Output exactly, please, the lines of the records below from the one containing "for all u ∈" through the final line.

### Saved data entries
------------------------
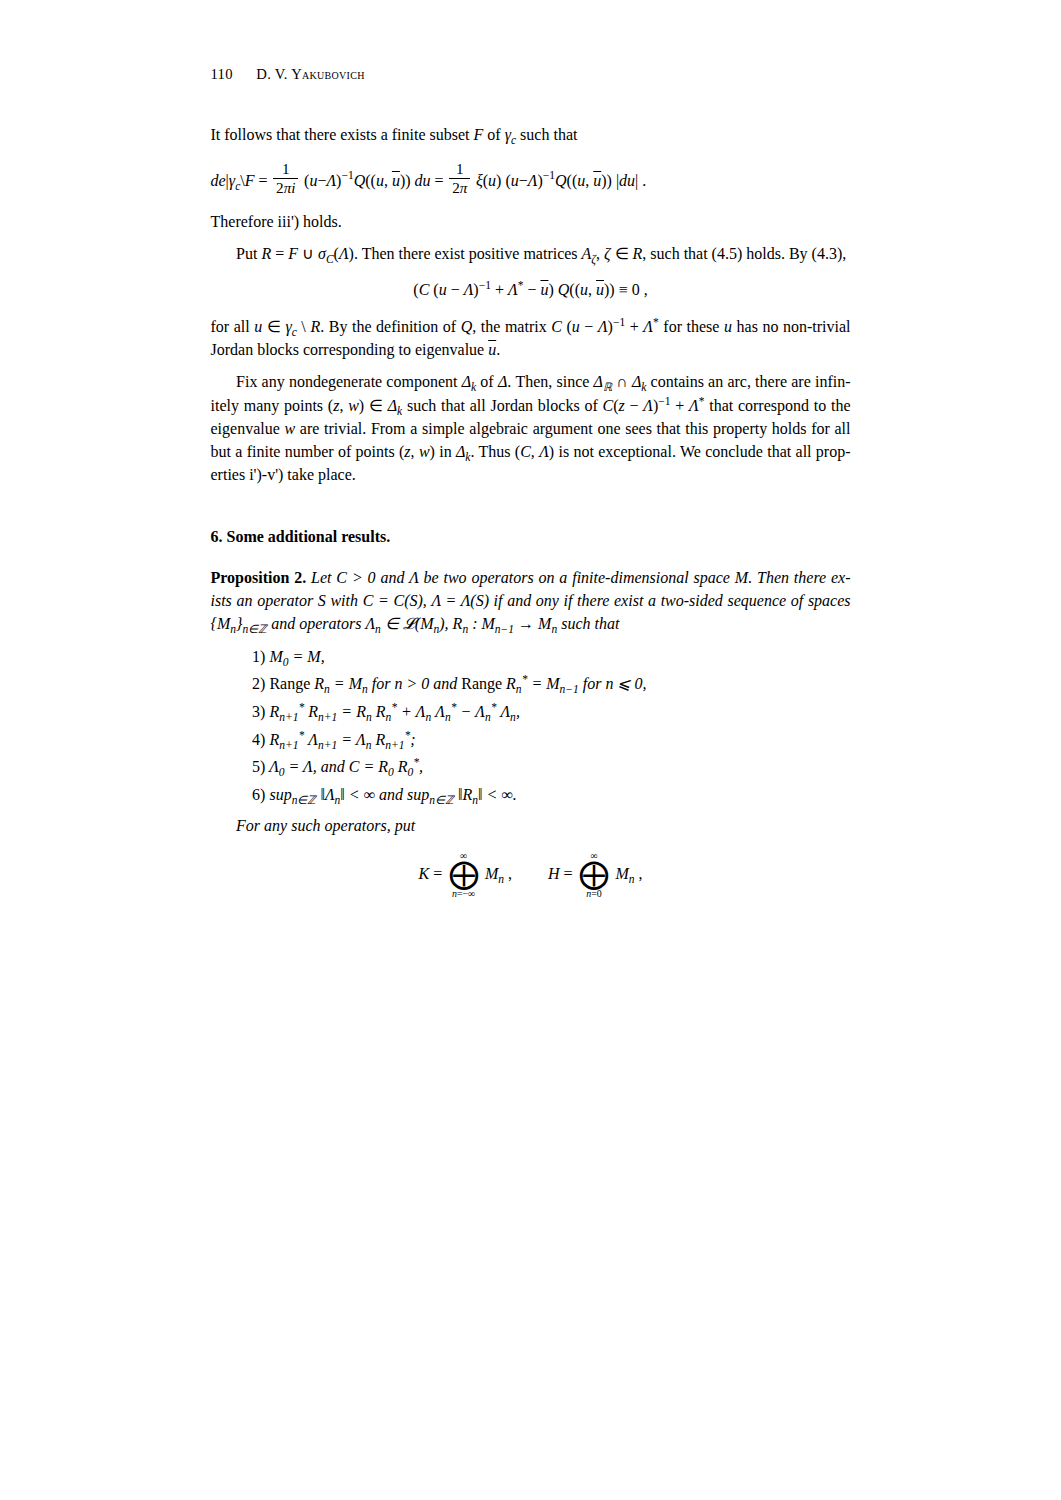110 D. V. Yakubovich
It follows that there exists a finite subset F of γc such that
de|γc\F = 12πi (u−Λ)−1Q((u, u)) du = 12π ξ(u) (u−Λ)−1Q((u, u)) |du| .
Therefore iii') holds.
Put R = F ∪ σC(Λ). Then there exist positive matrices Aζ, ζ ∈ R, such that (4.5) holds. By (4.3),
(C (u − Λ)−1 + Λ* − u) Q((u, u)) ≡ 0 ,
for all u ∈ γc \ R. By the definition of Q, the matrix C (u − Λ)−1 + Λ* for these u has no non-trivial Jordan blocks corresponding to eigenvalue u.
Fix any nondegenerate component Δk of Δ. Then, since Δℝ ∩ Δk contains an arc, there are infinitely many points (z, w) ∈ Δk such that all Jordan blocks of C(z − Λ)−1 + Λ* that correspond to the eigenvalue w are trivial. From a simple algebraic argument one sees that this property holds for all but a finite number of points (z, w) in Δk. Thus (C, Λ) is not exceptional. We conclude that all properties i')-v') take place.
6. Some additional results.
Proposition 2. Let C > 0 and Λ be two operators on a finite-dimensional space M. Then there exists an operator S with C = C(S), Λ = Λ(S) if and ony if there exist a two-sided sequence of spaces {Mn}n∈ℤ and operators Λn ∈ 𝓛(Mn), Rn : Mn−1 → Mn such that
1) M0 = M,
2) Range Rn = Mn for n > 0 and Range Rn* = Mn−1 for n ⩽ 0,
3) Rn+1* Rn+1 = Rn Rn* + Λn Λn* − Λn* Λn,
4) Rn+1* Λn+1 = Λn Rn+1*;
5) Λ0 = Λ, and C = R0 R0*,
6) supn∈ℤ ‖Λn‖ < ∞ and supn∈ℤ ‖Rn‖ < ∞.
For any such operators, put
K = ∞ ⨁ n=−∞ Mn , H = ∞ ⨁ n=0 Mn ,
------------------------
### OUTPUT FOR THIS TASK
for all u ∈ γc \ R. By the definition of Q, the matrix C (u − Λ)−1 + Λ* for these u has no non-trivial Jordan blocks corresponding to eigenvalue u.
Fix any nondegenerate component Δk of Δ. Then, since Δℝ ∩ Δk contains an arc, there are infinitely many points (z, w) ∈ Δk such that all Jordan blocks of C(z − Λ)−1 + Λ* that correspond to the eigenvalue w are trivial. From a simple algebraic argument one sees that this property holds for all but a finite number of points (z, w) in Δk. Thus (C, Λ) is not exceptional. We conclude that all properties i')-v') take place.
6. Some additional results.
Proposition 2. Let C > 0 and Λ be two operators on a finite-dimensional space M. Then there exists an operator S with C = C(S), Λ = Λ(S) if and ony if there exist a two-sided sequence of spaces {Mn}n∈ℤ and operators Λn ∈ 𝓛(Mn), Rn : Mn−1 → Mn such that
1) M0 = M,
2) Range Rn = Mn for n > 0 and Range Rn* = Mn−1 for n ⩽ 0,
3) Rn+1* Rn+1 = Rn Rn* + Λn Λn* − Λn* Λn,
4) Rn+1* Λn+1 = Λn Rn+1*;
5) Λ0 = Λ, and C = R0 R0*,
6) supn∈ℤ ‖Λn‖ < ∞ and supn∈ℤ ‖Rn‖ < ∞.
For any such operators, put
K = ∞ ⨁ n=−∞ Mn , H = ∞ ⨁ n=0 Mn ,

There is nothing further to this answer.